# Data in this exercise
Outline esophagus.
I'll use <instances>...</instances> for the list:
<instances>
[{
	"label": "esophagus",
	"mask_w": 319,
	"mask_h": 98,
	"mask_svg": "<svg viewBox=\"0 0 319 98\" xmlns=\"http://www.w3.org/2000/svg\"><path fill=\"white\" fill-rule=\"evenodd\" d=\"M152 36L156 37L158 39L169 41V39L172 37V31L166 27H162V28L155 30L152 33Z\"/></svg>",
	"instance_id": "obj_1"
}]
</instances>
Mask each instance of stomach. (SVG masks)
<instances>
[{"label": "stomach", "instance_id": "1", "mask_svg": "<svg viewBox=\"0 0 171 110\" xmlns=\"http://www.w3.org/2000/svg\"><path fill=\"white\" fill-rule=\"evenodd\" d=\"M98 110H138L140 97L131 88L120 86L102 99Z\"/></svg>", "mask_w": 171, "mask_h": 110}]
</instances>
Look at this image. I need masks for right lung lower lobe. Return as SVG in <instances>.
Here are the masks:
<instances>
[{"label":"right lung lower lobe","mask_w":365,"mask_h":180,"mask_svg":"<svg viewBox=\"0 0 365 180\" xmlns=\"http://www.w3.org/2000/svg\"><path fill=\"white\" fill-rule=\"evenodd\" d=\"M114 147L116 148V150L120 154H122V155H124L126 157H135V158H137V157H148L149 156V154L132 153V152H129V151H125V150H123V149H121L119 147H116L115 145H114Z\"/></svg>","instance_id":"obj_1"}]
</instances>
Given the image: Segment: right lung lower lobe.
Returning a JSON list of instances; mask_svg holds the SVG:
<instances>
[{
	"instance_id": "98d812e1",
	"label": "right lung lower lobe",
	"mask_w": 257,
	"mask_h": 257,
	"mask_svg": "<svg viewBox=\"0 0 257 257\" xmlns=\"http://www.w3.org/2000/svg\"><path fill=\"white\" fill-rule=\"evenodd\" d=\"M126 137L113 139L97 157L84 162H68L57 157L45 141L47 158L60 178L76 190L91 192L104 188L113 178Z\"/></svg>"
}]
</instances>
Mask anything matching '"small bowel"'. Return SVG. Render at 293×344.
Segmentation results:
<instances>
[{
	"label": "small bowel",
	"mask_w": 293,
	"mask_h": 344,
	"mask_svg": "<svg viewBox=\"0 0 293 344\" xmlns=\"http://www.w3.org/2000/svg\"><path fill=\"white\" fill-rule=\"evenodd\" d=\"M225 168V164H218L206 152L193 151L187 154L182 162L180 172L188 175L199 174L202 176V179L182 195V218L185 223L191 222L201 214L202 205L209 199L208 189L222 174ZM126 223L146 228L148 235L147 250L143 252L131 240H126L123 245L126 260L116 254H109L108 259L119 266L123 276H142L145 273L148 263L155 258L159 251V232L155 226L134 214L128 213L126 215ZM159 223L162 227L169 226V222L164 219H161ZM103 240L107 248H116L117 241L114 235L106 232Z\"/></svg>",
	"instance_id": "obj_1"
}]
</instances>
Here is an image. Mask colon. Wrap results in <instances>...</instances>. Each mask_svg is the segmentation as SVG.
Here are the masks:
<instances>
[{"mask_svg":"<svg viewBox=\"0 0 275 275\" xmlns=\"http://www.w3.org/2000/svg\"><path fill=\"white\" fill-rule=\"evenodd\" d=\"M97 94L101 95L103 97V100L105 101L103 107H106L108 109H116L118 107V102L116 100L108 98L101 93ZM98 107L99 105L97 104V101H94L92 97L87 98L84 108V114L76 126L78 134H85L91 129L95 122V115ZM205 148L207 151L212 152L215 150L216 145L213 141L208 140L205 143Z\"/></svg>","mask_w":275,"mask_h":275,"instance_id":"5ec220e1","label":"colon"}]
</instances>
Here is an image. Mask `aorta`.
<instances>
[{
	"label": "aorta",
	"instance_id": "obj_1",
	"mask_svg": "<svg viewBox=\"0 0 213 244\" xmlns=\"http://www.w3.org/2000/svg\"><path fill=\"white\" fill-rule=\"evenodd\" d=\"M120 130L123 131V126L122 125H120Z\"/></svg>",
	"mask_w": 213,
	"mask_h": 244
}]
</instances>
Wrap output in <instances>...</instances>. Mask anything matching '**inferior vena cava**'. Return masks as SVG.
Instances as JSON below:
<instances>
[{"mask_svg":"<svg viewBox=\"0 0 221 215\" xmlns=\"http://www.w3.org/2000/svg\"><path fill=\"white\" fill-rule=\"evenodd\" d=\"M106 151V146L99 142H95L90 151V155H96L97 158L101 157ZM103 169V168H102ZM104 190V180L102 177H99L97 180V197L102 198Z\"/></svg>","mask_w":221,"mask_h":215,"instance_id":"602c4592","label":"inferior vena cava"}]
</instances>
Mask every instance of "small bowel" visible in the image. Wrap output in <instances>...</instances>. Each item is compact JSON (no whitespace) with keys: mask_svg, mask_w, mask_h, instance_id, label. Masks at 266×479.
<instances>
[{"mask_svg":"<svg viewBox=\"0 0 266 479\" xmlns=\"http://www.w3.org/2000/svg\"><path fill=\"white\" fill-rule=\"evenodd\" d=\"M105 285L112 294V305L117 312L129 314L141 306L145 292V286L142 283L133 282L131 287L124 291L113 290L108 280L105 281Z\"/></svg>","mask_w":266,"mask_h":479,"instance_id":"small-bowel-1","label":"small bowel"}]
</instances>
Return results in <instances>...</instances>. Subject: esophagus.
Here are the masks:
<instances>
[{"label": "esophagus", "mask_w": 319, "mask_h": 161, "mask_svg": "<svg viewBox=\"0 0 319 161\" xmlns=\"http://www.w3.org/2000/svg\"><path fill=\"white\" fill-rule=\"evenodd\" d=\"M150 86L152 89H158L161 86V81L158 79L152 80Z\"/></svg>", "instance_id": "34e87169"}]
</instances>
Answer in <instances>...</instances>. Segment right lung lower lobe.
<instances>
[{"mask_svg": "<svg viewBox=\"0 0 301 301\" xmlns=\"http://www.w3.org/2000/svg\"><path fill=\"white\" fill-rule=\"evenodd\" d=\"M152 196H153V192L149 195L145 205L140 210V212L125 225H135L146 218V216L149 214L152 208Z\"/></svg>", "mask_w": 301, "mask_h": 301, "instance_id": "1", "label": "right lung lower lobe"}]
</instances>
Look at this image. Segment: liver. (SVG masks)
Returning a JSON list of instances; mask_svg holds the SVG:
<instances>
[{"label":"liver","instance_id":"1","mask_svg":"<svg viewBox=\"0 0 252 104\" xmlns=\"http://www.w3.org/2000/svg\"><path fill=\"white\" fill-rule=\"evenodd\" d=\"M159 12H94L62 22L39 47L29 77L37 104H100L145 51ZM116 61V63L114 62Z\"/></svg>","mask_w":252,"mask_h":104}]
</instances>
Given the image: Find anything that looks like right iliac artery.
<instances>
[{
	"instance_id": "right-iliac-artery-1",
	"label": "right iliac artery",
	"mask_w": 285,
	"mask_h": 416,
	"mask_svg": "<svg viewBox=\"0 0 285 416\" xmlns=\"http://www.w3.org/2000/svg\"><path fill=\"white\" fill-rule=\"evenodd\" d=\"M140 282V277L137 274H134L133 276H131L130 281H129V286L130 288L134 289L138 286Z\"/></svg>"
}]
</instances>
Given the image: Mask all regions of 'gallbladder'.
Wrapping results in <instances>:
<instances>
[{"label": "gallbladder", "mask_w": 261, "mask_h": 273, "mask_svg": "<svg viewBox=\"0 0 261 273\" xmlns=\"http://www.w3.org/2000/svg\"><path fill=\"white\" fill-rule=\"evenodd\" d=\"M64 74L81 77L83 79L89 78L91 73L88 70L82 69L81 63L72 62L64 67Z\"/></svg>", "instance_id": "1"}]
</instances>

# Directive
Find each line of the listing above that contains the string "colon", and copy those lines out in full.

# The reply
Here is an image. Mask colon. Wrap results in <instances>...</instances>. Each mask_svg is the segmentation as SVG.
[{"mask_svg":"<svg viewBox=\"0 0 275 275\" xmlns=\"http://www.w3.org/2000/svg\"><path fill=\"white\" fill-rule=\"evenodd\" d=\"M97 94L101 95L103 97V100L105 101L103 107H106L108 109H116L118 107V102L116 100L108 98L101 93ZM98 107L99 105L97 104V101H94L92 97L87 98L84 108V114L76 126L78 134H85L91 129L95 122V115ZM205 148L207 151L212 152L215 150L216 145L213 141L208 140L205 143Z\"/></svg>","mask_w":275,"mask_h":275,"instance_id":"5ec220e1","label":"colon"}]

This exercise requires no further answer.